Waterjet cutting service provider MAXJET will launch a new manufacturing division, referred to as MAX LINERS, next month.
The division will focus on providing a range of products to prevent wear in the materials handling industry.
“We will mainly supply and stock chromium carbide-clad liner plates (CrC), which are extremely abrasion resistant when compared with general steels. They are manufactured to European standards, with hardness averaging between 600 Brinell and 700 Brinell, and 58 rockwell (RC) to 62 RC,” states MAXJET director Preeshan Naidoo.
While the CrC will be promoted by MAXJET this year, the company also offers other products that are suitable for materials handling, including products with materials averaging a hardness of between 450 Brinell and 500 Brinell, as well as plastics and rubber that would be suitable to these applications.
“This is exciting for us, as we combine new technologies with ‘optional’ materials for turnkey, competitive and efficient supply.”
Further, Naidoo adds that, as a “first in Africa”, this year, the company has accurately processed conveyor rubber belting of more than 100 m long, while maintaining tolerances.
He enthuses that this is a “huge success, and exclusive to MAXJET”.
MAXJET’s manufacturing processes, which use waterjet cutting to design, supply and process flat part components, is an “environmentally green process”, says Naidoo.
“We use only tap water that is recyclable, with no gas emissions whatsoever. We wish to encourage minimising the carbon footprint of our processes.”
MAXJET’s computer numerical control (CNC) jet machining process, also referred to as waterjet cutting, is a nonthermal cutting method that uses abrasive garnet sand and tap water to cut almost any material.
Tap water is filtered and pressurised in an ultra-high-pressure pump, and then delivered through high-pressure tubing to the cutting head.

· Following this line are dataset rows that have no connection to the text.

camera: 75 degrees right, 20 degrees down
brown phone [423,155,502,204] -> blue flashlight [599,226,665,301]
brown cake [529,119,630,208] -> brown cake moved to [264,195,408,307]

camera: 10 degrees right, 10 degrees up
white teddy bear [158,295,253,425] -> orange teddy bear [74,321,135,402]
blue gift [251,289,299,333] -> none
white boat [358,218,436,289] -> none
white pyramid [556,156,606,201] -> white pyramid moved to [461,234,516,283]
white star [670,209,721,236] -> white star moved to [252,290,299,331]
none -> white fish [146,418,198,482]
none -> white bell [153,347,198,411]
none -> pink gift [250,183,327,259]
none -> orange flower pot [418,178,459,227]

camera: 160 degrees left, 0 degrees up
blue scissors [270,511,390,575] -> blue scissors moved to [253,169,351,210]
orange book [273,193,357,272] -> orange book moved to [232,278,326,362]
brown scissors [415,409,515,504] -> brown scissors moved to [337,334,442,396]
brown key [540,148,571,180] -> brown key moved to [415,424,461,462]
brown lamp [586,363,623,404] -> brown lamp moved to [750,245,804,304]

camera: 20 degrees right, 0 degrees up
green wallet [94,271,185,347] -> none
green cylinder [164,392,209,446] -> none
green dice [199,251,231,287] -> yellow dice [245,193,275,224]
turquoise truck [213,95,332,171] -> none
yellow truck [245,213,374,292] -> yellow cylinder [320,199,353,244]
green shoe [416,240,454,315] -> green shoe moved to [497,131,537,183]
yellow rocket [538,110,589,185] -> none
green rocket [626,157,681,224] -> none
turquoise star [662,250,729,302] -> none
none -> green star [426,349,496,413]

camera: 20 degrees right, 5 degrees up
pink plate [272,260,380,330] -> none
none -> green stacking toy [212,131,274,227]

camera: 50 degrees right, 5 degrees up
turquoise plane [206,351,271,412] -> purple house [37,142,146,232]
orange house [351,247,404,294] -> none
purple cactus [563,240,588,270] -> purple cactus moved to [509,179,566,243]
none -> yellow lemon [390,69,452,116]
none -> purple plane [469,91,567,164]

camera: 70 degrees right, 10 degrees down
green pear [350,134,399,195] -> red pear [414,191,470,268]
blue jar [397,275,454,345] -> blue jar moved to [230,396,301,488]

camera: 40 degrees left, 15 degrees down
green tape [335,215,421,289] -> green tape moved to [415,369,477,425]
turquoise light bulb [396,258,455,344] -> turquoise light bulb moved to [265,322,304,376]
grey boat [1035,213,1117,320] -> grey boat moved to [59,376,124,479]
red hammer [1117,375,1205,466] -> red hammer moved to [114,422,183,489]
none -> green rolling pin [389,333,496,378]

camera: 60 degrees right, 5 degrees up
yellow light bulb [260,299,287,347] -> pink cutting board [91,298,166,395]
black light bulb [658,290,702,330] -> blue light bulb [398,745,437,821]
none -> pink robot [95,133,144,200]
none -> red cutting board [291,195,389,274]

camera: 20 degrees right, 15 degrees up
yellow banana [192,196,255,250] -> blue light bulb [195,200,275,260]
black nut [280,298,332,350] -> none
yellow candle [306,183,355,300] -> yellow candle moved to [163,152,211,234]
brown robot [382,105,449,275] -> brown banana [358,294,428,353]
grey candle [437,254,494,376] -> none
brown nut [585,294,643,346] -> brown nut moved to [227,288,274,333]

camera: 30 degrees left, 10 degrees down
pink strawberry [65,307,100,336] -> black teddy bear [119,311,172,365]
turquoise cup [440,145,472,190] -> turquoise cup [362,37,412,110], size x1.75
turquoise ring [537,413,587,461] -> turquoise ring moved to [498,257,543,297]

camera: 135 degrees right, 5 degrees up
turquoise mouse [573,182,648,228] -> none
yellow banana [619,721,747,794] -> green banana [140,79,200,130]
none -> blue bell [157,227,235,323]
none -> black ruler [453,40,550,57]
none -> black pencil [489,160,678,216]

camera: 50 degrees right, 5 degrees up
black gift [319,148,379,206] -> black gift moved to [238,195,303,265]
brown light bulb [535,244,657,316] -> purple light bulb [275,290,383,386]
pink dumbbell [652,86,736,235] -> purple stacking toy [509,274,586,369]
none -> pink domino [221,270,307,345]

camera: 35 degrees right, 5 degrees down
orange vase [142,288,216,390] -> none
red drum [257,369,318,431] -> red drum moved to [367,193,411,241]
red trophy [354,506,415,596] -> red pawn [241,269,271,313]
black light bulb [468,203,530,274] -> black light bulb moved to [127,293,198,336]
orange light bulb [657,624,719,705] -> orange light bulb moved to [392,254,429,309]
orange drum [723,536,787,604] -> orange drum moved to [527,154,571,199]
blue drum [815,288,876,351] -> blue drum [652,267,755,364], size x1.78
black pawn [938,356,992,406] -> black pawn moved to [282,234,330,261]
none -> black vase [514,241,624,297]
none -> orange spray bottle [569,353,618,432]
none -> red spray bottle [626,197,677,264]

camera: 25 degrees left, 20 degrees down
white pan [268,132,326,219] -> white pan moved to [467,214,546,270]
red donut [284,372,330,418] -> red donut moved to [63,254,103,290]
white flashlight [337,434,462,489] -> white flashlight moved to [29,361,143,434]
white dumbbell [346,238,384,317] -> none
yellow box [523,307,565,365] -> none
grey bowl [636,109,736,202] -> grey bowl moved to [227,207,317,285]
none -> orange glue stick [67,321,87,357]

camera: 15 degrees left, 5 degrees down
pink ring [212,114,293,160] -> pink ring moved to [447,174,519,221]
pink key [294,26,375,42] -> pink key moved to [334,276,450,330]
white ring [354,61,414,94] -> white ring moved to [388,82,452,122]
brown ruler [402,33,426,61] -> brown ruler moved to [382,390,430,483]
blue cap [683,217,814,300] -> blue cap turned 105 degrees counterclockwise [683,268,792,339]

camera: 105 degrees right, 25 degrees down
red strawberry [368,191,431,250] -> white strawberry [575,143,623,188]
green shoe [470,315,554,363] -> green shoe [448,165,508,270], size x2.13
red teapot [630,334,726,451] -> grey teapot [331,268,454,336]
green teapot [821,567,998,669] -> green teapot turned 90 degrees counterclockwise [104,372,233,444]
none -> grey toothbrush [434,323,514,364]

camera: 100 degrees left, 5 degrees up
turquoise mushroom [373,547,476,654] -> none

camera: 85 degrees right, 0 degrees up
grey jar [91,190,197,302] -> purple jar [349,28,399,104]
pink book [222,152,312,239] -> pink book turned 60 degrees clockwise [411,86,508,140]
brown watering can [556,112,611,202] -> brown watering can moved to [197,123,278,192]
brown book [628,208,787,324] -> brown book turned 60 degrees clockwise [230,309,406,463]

A small-diameter orifice will concentrate the CNC jet machine, and the pressure transfers into velocity.
The supersonic water stream cuts all kinds of soft material, such as plastic, foam, rubber, composites and wood. This is referred to as cold cutting.
To increase the cutting power, an abrasive medium gets added to the stream, after which the water beam turns into high-speed liquid erosion that an cut through a range of material types.
Naidoo says an environmental advantage of this process is that there are no heat-affected zones when using this process to manufacture components.
This reduces distortions that are formed on the components. The process also reduces dross and splatter that normally collect and are formed from other cutting methods, such as laser cutting, and keeps all intrinsic properties of the component being processed intact.
Minimum waste materials are also produced during this process.
He reiterates that this technology enables the company to process thermal-sensitive materials, such as composites, plastics and rubber, while its US-imported equipment and in-house design equipment have enabled it “to push the boundaries of its capabilities”.